### WORK ORDER
Go through the records line by line from the top and repeat each one exactly, ending with the line that contains "right elbow: (383, 439)".

(Stored items from a collection)
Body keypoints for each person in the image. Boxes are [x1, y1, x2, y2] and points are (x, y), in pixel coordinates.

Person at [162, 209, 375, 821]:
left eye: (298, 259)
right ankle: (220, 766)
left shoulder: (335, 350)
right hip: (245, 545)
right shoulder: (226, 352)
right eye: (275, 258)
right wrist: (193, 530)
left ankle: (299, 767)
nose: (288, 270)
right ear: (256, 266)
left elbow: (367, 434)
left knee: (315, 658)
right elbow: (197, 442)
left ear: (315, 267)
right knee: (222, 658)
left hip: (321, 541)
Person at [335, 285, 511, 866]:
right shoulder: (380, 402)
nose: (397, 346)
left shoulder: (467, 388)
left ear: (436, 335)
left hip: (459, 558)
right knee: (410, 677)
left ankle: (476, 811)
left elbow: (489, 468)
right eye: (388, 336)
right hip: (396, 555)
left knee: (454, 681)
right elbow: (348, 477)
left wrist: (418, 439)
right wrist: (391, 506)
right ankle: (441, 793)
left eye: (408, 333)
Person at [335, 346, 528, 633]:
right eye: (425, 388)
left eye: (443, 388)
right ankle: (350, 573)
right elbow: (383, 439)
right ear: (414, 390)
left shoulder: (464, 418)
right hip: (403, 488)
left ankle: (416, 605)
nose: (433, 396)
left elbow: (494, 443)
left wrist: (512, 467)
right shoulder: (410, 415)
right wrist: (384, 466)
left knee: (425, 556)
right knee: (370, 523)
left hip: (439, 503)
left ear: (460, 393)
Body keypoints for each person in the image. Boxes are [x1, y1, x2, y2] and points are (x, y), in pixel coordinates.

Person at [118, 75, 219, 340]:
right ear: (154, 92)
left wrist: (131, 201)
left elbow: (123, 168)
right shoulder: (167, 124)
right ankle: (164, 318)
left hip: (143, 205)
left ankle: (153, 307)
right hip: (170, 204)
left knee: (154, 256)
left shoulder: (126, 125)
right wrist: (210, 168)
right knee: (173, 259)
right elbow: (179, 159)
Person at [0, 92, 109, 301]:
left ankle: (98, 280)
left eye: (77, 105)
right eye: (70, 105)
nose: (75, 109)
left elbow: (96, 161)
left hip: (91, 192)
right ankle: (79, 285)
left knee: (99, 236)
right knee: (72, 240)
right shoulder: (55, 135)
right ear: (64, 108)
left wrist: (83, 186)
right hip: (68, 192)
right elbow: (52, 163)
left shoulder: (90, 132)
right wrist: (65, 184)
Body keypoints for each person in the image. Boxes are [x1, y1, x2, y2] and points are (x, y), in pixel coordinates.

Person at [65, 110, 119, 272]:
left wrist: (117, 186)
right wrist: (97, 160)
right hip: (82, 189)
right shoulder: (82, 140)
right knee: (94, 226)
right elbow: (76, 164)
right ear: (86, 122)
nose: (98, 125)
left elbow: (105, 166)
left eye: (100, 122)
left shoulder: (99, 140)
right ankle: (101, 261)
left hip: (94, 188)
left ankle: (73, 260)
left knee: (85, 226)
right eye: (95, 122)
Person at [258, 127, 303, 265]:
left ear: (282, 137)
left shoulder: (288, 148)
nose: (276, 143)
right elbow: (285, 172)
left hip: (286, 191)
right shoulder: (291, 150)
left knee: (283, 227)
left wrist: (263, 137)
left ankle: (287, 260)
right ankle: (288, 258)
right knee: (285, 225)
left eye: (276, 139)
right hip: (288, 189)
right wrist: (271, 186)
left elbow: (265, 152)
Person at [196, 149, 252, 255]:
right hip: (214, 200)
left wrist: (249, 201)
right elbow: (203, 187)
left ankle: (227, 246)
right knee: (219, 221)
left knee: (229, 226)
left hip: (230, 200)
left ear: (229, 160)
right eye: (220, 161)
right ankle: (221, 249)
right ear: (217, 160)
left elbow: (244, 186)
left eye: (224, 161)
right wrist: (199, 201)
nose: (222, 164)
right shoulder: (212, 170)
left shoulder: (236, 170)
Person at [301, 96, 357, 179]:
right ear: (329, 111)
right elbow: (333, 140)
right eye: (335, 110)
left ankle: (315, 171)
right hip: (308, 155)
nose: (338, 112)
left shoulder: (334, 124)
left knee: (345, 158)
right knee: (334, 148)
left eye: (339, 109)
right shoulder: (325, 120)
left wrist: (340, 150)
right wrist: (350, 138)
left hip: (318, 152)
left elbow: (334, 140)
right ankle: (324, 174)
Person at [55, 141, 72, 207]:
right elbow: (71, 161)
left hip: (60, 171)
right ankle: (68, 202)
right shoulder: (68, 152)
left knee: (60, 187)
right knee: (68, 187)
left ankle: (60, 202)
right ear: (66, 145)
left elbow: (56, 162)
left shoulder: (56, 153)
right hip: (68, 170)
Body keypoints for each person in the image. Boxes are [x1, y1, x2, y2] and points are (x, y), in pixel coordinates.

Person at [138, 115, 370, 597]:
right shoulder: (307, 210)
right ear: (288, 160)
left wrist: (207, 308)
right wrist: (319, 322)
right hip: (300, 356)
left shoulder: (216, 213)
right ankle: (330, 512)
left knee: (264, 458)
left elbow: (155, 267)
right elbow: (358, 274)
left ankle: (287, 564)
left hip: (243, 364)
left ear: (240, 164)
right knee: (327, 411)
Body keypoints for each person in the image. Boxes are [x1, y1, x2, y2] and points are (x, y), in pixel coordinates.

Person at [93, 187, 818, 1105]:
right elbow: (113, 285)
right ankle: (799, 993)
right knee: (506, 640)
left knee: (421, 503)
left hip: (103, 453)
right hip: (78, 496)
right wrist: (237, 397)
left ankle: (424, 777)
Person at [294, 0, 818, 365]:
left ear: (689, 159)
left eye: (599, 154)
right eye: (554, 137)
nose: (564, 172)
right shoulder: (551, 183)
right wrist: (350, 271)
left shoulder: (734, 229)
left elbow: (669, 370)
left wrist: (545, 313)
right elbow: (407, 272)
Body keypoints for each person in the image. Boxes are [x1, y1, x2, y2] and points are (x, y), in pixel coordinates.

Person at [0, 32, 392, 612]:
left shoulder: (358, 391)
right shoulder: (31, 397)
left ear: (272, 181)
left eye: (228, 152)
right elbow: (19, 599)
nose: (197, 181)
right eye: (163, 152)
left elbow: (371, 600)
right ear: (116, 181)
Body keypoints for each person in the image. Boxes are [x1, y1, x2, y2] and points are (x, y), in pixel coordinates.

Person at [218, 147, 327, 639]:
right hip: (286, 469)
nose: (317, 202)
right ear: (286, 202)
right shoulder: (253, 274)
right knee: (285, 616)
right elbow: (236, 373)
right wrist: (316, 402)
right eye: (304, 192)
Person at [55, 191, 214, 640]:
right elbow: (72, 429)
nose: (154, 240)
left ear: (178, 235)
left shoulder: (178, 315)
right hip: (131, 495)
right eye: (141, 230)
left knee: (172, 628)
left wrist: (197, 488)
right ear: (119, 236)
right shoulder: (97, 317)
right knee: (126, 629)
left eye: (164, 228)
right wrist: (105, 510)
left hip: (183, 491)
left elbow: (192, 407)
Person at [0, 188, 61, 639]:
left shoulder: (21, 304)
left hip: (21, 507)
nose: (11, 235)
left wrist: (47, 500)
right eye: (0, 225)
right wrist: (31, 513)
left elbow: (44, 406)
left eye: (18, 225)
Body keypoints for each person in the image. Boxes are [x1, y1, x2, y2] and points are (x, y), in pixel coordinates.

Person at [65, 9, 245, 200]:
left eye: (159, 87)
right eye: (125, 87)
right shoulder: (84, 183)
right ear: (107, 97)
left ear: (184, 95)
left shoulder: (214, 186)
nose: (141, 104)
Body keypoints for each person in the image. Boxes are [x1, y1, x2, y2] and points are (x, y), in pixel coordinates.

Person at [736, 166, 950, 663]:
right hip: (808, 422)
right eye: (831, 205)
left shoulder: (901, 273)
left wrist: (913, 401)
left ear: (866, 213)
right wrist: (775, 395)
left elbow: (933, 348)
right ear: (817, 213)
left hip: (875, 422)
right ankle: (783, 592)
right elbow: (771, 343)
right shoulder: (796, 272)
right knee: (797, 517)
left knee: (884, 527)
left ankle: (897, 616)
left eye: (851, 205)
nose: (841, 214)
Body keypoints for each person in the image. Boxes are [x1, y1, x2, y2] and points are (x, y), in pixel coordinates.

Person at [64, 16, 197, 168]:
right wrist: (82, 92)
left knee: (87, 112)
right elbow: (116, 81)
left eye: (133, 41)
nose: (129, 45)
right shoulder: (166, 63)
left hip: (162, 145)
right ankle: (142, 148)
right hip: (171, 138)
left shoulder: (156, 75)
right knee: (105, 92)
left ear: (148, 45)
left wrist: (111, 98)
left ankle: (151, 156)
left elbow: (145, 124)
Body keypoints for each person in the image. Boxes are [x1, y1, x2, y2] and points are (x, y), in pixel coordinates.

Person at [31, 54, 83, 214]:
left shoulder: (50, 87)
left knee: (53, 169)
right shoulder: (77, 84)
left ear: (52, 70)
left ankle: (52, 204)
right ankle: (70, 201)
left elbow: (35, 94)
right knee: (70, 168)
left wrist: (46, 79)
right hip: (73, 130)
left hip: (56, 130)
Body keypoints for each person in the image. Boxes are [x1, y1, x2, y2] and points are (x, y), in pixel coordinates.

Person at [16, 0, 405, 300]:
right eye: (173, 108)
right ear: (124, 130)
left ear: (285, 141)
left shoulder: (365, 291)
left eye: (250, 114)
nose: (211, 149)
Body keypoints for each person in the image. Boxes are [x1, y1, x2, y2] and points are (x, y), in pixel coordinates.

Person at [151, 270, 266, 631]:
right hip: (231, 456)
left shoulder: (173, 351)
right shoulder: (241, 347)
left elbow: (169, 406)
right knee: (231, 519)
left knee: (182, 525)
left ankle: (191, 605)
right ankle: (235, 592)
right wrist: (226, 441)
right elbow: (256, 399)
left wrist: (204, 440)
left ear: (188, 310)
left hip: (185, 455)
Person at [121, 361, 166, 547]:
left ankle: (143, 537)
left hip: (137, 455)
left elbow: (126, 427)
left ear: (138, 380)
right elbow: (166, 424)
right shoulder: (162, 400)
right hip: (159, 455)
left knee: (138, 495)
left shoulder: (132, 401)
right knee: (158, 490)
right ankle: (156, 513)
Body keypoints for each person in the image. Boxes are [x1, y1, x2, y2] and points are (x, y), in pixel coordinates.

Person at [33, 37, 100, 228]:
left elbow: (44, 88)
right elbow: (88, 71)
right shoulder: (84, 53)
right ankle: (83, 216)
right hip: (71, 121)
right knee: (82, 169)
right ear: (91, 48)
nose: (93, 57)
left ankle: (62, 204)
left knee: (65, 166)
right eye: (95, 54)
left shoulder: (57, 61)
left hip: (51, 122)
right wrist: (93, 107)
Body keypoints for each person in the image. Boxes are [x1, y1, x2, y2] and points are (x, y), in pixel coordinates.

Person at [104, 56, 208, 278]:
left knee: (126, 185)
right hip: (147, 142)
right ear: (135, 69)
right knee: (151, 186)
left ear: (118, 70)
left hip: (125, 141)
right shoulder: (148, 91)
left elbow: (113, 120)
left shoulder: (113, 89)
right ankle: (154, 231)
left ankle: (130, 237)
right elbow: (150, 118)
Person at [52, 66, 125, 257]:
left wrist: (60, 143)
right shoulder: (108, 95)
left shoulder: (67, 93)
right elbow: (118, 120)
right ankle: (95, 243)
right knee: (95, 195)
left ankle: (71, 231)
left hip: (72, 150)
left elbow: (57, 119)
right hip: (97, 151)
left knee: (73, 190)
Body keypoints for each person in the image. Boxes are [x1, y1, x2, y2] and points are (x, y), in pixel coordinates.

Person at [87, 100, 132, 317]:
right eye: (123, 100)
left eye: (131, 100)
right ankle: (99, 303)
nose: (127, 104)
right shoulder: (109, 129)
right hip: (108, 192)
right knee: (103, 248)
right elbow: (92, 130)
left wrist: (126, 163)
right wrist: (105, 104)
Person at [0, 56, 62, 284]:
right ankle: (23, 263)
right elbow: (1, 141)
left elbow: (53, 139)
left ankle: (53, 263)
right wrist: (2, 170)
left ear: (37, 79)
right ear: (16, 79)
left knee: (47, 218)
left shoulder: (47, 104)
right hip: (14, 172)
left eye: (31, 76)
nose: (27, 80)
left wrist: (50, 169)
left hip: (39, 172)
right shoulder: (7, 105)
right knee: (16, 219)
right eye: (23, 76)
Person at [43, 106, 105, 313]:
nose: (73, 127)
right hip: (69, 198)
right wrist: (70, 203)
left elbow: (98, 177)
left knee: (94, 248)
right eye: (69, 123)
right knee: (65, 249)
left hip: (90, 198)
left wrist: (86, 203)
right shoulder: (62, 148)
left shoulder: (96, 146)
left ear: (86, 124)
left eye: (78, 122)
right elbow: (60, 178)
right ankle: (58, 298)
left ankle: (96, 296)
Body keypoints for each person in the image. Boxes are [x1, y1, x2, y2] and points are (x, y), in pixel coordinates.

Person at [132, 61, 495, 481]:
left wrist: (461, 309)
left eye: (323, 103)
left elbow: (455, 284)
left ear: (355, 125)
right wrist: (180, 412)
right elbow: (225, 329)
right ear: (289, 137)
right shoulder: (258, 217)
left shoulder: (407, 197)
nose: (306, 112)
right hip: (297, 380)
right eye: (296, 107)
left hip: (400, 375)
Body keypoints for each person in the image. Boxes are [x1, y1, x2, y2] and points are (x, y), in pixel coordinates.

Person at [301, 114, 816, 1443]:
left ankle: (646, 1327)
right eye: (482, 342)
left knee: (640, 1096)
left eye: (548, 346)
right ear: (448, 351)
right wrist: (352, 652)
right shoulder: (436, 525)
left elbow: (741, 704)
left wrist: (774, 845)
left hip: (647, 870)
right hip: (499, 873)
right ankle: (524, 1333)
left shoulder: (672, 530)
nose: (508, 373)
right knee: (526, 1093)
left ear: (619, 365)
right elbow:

### OUTPUT BELOW
Body keypoints for each person in the image. Boxes are [x1, y1, x2, y2] and points are (x, y), in pixel coordinates.

Person at [162, 209, 375, 821]:
left eye: (298, 259)
right ankle: (220, 766)
left shoulder: (335, 350)
right hip: (245, 545)
right shoulder: (226, 352)
right eye: (275, 258)
right wrist: (193, 530)
left ankle: (299, 767)
nose: (288, 270)
right ear: (256, 266)
left elbow: (367, 434)
left knee: (315, 658)
right elbow: (197, 442)
left ear: (315, 267)
right knee: (222, 658)
left hip: (321, 541)
Person at [335, 285, 511, 866]:
right shoulder: (380, 402)
nose: (397, 346)
left shoulder: (467, 388)
left ear: (436, 335)
left hip: (459, 558)
right knee: (410, 677)
left ankle: (476, 811)
left elbow: (489, 468)
right eye: (388, 336)
right hip: (396, 555)
left knee: (454, 681)
right elbow: (348, 477)
left wrist: (418, 439)
right wrist: (391, 506)
right ankle: (441, 793)
left eye: (408, 333)
Person at [335, 346, 528, 633]:
right eye: (425, 388)
left eye: (443, 388)
right ankle: (350, 573)
right elbow: (383, 439)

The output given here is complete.